- Page extract:
↓
The submission of the Union is that the Rule exists to prohibit the assignment of such work to any persons other than employees who are members of the Union. In the view of the Union, any assignment of that work to a non-member of the Union, whether it be to employees represented by other unions in the bargaining unit, outside individuals or firms or by sub-contract, is a breach of Rule 41. I will return to that issue later in this award.


Turning back to the facts, the dispute commenced when a train was derailed near Anzac Siding on June 27, 1985. There were some differences with respect to the number of cars ultimately involved in the derailment. The first indication is that 53 cars were pulled from the scene by the train crew and 12 were left there to await further action. That further action came from a special group of employees put together as a team to respond to derailments. That group is called by various names. The one I will use for consistency and convenience is, the "Auxiliary Crew". The Auxiliary Crew is made up of supervisors and bargaining unit employees drawn from this Union. It first attended at the derailment site on June 28, 1985.

The work necessary to clear the line was done, in the course of which the crew salvaged whatever could be salvaged from the 12 cars left behind. In that preliminary work, which was done between June 28 and July 3, it would appear that four of the cars were found to be in a condition to be removed intact on their own wheels, leaving eight to be disposed of at the site. In the preliminary derailment report dated July 3, 1985, it was indicated that nine cars had been left to be scrapped at the site. The discrepancy was not explained, but an explanation is not vital to a resolution of the dispute. The fact is that it was concluded by the Auxiliary Crew that the remaining cars, however many there were, would have to be scrapped at the derailment site.

That decision was based on a determination that the damage to the remaining cars was such that they could not be pulled from the site on their own wheels and, further, because of disfiguration, they could not be loaded intact and pulled from the site on flat cars or gondola cars. In the result, the cars were left at the scene for a decision to be made by the Railway on how the on-site scrapping would proceed. In preparation for leaving the cars, the Auxiliary Crew, as stated, removed their wheels and salvaged all other parts which were deemed to be salvageable.

Sometime prior to August 13, 1985, the Railway made its first attempt to dispose of the remaining cars. John Upton, an official in the Purchasing Department who is responsible for disposing of salvage, contacted salvage companies in Prince George and Vancouver to determine if he could obtain an offer to purchase the eight cars in what the parties describe as an "as is – where is" condition. The exact date sequence of that initiative was not given but it obviously took place shortly before August 13, 1985. It was on that date that the Union filed a grievance, later abandoned, which challenged the right of the Railway to sell the cars for scrap at the site without involving the Auxiliary Crew in their removal from Railway property.

That grievance was filed when the Union learned that the Railway had solicited "as is – where is" bids for salvage rights to the cars. In the grievance the Union particularized the actions of the Railway which it saw as violating various provisions of the collective agreement. The grievance reads in part as follows:

Clauses of Schedule violated: Rule 41, 58:1, 58:2, Letter of Understanding in regards to contracting out and any other rule which may be violated. Nature of grievance: Derailment at M.B. 540 – Job Number 3519 on site scrapping of derailed cars. Solution: Monies that would have been earned had Car Department done the work be paid to the Car Department employees. (emphasis added)
↑
- Collected material:
↓
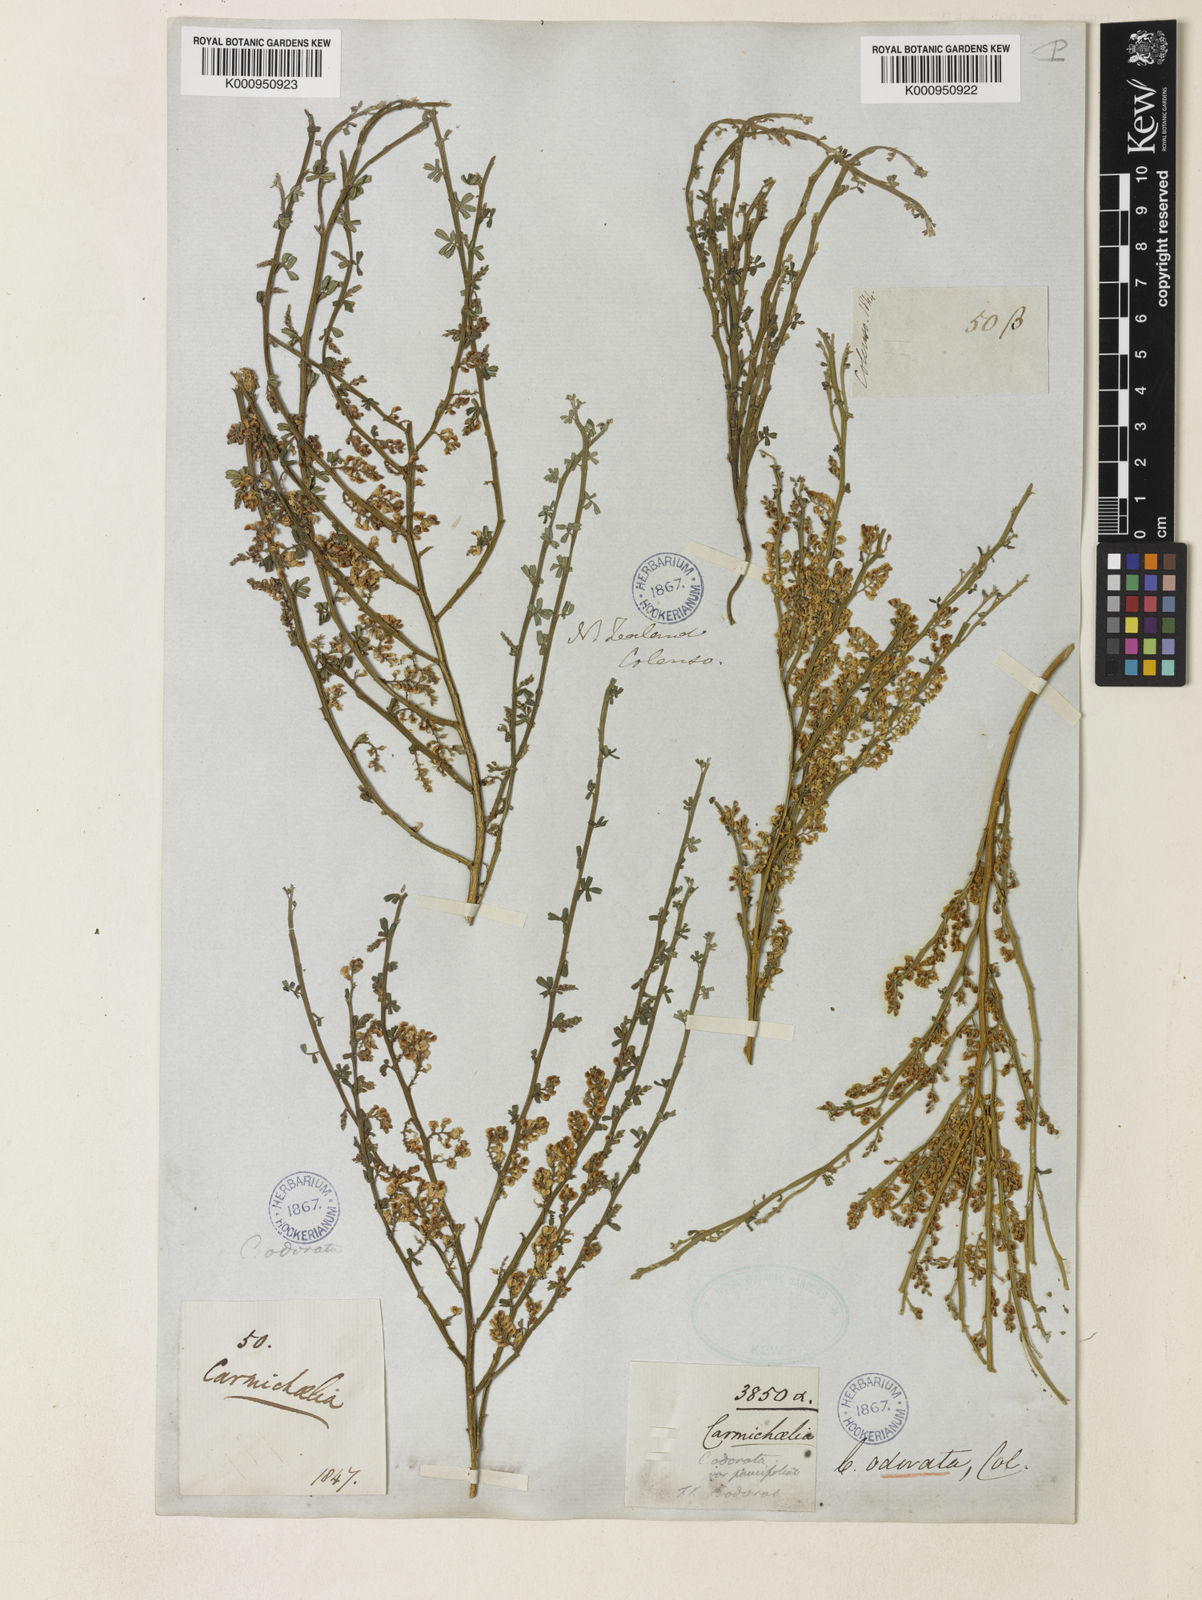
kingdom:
↑
- Given request A:
List every distinct calendar date that the arbitration award excerpt mentions.
- Given request B:
In the arbitration award excerpt, update the passage starting at "Sometime prior to" and ending at "from Railway property.", replacing "Purchasing Department" with "Procurement Department".
- Given request C:
Write what follows the last sentence of the arbitration award excerpt on the derailment dispute.

- Task answer A:
June 27, 1985
June 28, 1985
July 3, 1985
August 13, 1985

- Task answer B:
Sometime prior to August 13, 1985, the Railway made its first attempt to dispose of the remaining cars. John Upton, an official in the Procurement Department who is responsible for disposing of salvage, contacted salvage companies in Prince George and Vancouver to determine if he could obtain an offer to purchase the eight cars in what the parties describe as an "as is – where is" condition. The exact date sequence of that initiative was not given but it obviously took place shortly before August 13, 1985. It was on that date that the Union filed a grievance, later abandoned, which challenged the right of the Railway to sell the cars for scrap at the site without involving the Auxiliary Crew in their removal from Railway property.

- Task answer C:
The Railway was unsuccessful in obtaining bids for purchase of the salvage rights and, as stated, the August 13 grievance was abandoned. Several of the salvage companies declined to even consider making a bid. Those which sent representatives to the site concluded that there was no economic viability in purchasing salvage rights because of the remoteness of the location and the consequent high cost of scrapping and removing the cars.

I digress to note that when the Auxiliary Crew attended in the first instance, the crew pushed the cars away from the right-of-way to clear the main line. It was determined that scrapping the cars on site would require that they be cut up into pieces, hauled back to a location convenient for loading, and then loaded onto flat cars or gondola cars for transportation to a centre where the pieces could be sold for scrap. (Ultimately some of the cars were scrapped, removed and sold to a company in Edmonton. Further work was postponed due to winter).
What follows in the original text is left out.